Handok said it has received marketing approval from the Ministry of Food and Drug Safety (MFDS) for Doptelet (avatrombopag), a treatment for chronic immune thrombocytopenia (ITP) and thrombocytopenia in patients with chronic liver disease (CLD) scheduled for invasive procedures.

The approval marks another milestone for Handok in 2024, following the authorization and insurance coverage of its new paroxysmal nocturnal hemoglobinuria (PNH) treatment, Empaveli. Developed initially by global biopharmaceutical company SOBI, Handok managed the regulatory approval process for Doptelet in Korea.

Handok has partnered with SOBI on Empaveli and Doptelet, launching a strategic collaboration that culminated in the formation of Handok-SOBI, a joint venture officially established in April 2024. Through the joint venture, Handok plans to expand its rare disease pipeline further, bringing additional innovative treatments to the Korean market.

Doptelet is an oral thrombopoietin receptor agonist (TPO-RA) designed for adults with chronic ITP who have shown an insufficient response to prior treatments.

Offering both rapid and sustained efficacy, Doptelet is a convenient option that does not require dietary restrictions. The drug has been approved in multiple regions, including the U.S., Europe, Australia, and Japan. The U.S. Food and Drug Administration approved it in June 2019, and the European Medicines Agency (EMA) approved it in January 2021 for treating ITP.

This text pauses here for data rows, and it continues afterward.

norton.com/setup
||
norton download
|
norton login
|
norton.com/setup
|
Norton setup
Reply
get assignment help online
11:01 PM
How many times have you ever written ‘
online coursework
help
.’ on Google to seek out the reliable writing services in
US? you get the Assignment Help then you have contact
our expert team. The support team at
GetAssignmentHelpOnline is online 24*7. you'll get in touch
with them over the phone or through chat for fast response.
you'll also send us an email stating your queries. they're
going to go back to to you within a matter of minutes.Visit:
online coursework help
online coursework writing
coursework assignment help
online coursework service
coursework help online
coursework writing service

ITP is an acquired immune-mediated disorder where autoantibodies attack and destroy platelets, leading to reduced platelet counts and an increased risk of bleeding. Doptelet offers a new option for both treatment-naïve and experienced patients.

In phase 3 study 302, Doptelet demonstrated a significantly longer cumulative platelet response (median of 12.4 weeks) than placebo (median of 0 weeks). Additionally, 65.6 percent of patients treated with Doptelet achieved a platelet response (≥50,000/μL) within eight days of starting treatment, with consistent efficacy across both treatment-naïve and experienced groups.

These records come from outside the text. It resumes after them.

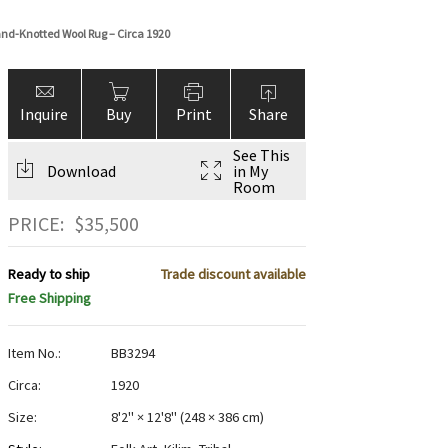
and-Knotted Wool Rug – Circa 1920
Inquire
Buy
Print
Share
See This
Download
in My
Room
PRICE:
$
35,500
Ready to ship
Trade discount available
Free Shipping
Item No.:
BB3294
Circa:
1920
Size:
8'2" × 12'8"
(
248 × 386 cm
)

Retrospective analysis also highlighted Doptelet’s effectiveness in patients transitioning from other TPO-RAs. Among 44 U.S. patients who switched to Doptelet, 93 percent achieved platelet counts ≥50,000/μL, and 86 percent reached platelet counts ≥100,000/μL.

Notably, patients who failed to respond adequately to previous TPO-RAs saw their median platelet counts rise from 28,000/μL to 88,000/μL after transitioning to Doptelet.

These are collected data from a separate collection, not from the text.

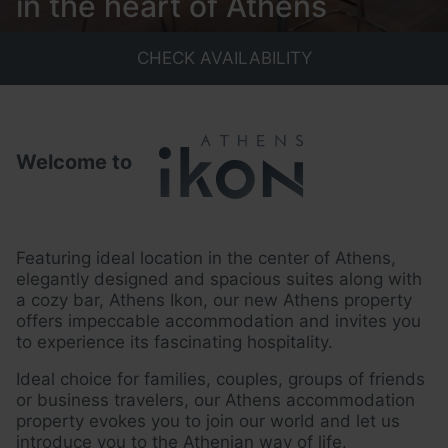
in the heart of Athens
CHECK AVAILABILITY
Welcome to
Featuring ideal location in the center of Athens,
elegantly designed and
spacious suites along with
a cozy bar, Athens Ikon, our new Athens property
offers impeccable accommodation and invites you
to experience its
fascinating hospitality.
Ideal choice for families, couples, groups of friends
or business travelers, our
Athens accommodation
property evokes you to join our world and let us
introduce you to the Athenian way of life.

Doptelet also provides a valuable alternative for patients with chronic liver disease (CLD) experiencing thrombocytopenia, particularly those preparing for invasive procedures. Thrombocytopenia, a common complication in CLD, results from decreased liver thrombopoietin (TPO) production.

About 78 percent of cirrhosis patients suffer from thrombocytopenia, often requiring platelet transfusions before procedures. However, blood product shortages and diminishing transfusion efficacy have posed significant challenges.

In its pivotal phase 3 ADAPT-1 and ADAPT-2 trials, Doptelet significantly reduced the need for platelet transfusions or rescue therapy among CLD patients with platelet counts <40,000/μL.

Post-procedure transfusion or rescue therapy was required in 22.9 percent and 34.9 percent of placebo group patients, compared to 65.6 percent and 68.6 percent of Doptelet-treated patients.

Similarly, for patients with platelet counts between 40,000 and 50,000/μL, Doptelet eliminated the need for transfusion or rescue therapy in 88.1 percent 87.9 percent of cases, compared to 38.2 percent and 33.3 percent for the placebo groups.

“Doptelet’s approval marks a significant step in addressing unmet needs for patients with chronic ITP and CLD-associated thrombocytopenia,” Handok CEO Kim Young-jin said. “We will continue strengthening our partnership with SOBI to deliver cutting-edge rare disease therapies and enhance patients’ quality of life in Korea.”